RYour turn: classify iris with mlp
# Try it: fit a 4-unit mlp, then predict row 120 ex_spec <- # your code here ex_fit <- # your code here ex_pred <- # your code here ex_pred #> Expected: a 1-row tibble with .pred_class = virginica

  
Click to reveal solution
RSolution
set.seed(42) ex_spec <- mlp(hidden_units = 4, penalty = 0.05, epochs = 100) |> set_engine("nnet") |> set_mode("classification") ex_fit <- ex_spec |> fit(Species ~ ., data = iris) ex_pred <- predict(ex_fit, new_data = iris[120, ]) ex_pred #> # A tibble: 1 x 1 #> .pred_class #> <fct> #> 1 virginica

  

Explanation: The hidden_units argument sizes the hidden layer at 4, and set_mode("classification") tells parsnip to predict the Species factor. Row 120 of iris is a virginica flower, so the trained network labels it virginica.

mlp() works alongside the rest of the parsnip model family. These functions cover the neighboring tasks in a tidymodels project.

  • rand_forest() defines a random forest ensemble of decision trees.
  • boost_tree() defines a gradient-boosted tree model.
  • logistic_reg() defines a logistic regression classifier baseline.
  • set_engine() chooses the computational backend for any specification.
  • fit() trains a specification on data and returns a model object.

FAQ

What package is mlp() in?

mlp() ships in core parsnip, so library(tidymodels) or library(parsnip) makes it available. The function only describes the network, though, and the actual fitting happens in an engine package. The default engine is nnet, a recommended R package that is usually installed already, so most users can fit an mlp() specification without installing anything extra.

What is the default engine for mlp()?

The default engine is nnet, which fits a single-hidden-layer neural network in base R. Name it explicitly with set_engine("nnet") for clarity. To see every registered backend, run show_engines("mlp"), which lists nnet, brulee, keras, h2o, and a few others. Pick nnet for a fast baseline and switch only when you need a specific feature.
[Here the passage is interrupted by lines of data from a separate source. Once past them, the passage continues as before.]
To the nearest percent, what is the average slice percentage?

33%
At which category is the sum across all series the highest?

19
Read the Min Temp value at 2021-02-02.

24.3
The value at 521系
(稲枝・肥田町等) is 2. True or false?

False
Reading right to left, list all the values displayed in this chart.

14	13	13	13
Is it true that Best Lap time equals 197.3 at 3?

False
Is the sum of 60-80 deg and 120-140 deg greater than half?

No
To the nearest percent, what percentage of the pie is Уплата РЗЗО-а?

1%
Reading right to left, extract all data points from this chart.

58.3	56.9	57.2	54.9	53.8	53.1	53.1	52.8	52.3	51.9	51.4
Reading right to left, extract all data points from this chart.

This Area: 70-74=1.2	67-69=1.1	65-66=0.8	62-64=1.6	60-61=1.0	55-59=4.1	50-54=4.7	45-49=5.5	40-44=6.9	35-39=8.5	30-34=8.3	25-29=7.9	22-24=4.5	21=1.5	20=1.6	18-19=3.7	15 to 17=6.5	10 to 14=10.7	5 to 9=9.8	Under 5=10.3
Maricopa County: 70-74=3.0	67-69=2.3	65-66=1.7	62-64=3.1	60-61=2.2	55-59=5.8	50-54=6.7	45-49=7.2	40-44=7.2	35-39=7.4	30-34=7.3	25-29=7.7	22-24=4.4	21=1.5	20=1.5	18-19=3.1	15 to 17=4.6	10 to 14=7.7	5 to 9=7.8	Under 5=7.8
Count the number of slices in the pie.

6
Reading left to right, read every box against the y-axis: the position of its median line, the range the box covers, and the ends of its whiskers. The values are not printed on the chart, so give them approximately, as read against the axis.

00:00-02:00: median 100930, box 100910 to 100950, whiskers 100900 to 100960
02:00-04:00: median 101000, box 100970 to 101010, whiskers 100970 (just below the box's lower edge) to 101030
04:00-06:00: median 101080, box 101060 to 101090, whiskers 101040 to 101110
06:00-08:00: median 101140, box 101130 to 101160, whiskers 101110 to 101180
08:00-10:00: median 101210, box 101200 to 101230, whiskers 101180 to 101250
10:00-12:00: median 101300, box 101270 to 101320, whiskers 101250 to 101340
How many hidden layers does mlp() support?

The parsnip mlp() function builds a single hidden layer, which is what makes it a classic multilayer perceptron. For two hidden layers, parsnip provides mlp(engine = "brulee_two_layer"). Deeper architectures are outside the parsnip interface and call for keras or torch directly.

How do I tune the network size in mlp()?

Set hidden_units = tune() and penalty = tune() in the specification, then pass it to tune_grid() with a resampling object such as vfold_cv(). The framework scores each combination with cross-validation. Use select_best() to pick the winner, then finalize_workflow() to lock the values before the final fit.

Why do my mlp() predictions change every run?

A neural network starts from random weights, so each fit can land on a different solution. Call set.seed() immediately before fit() to make the result reproducible. Inside a tuning workflow, the resampling object also carries a seed, so set it once at the top of the script for consistent runs.

For the full argument reference, see the parsnip mlp() documentation.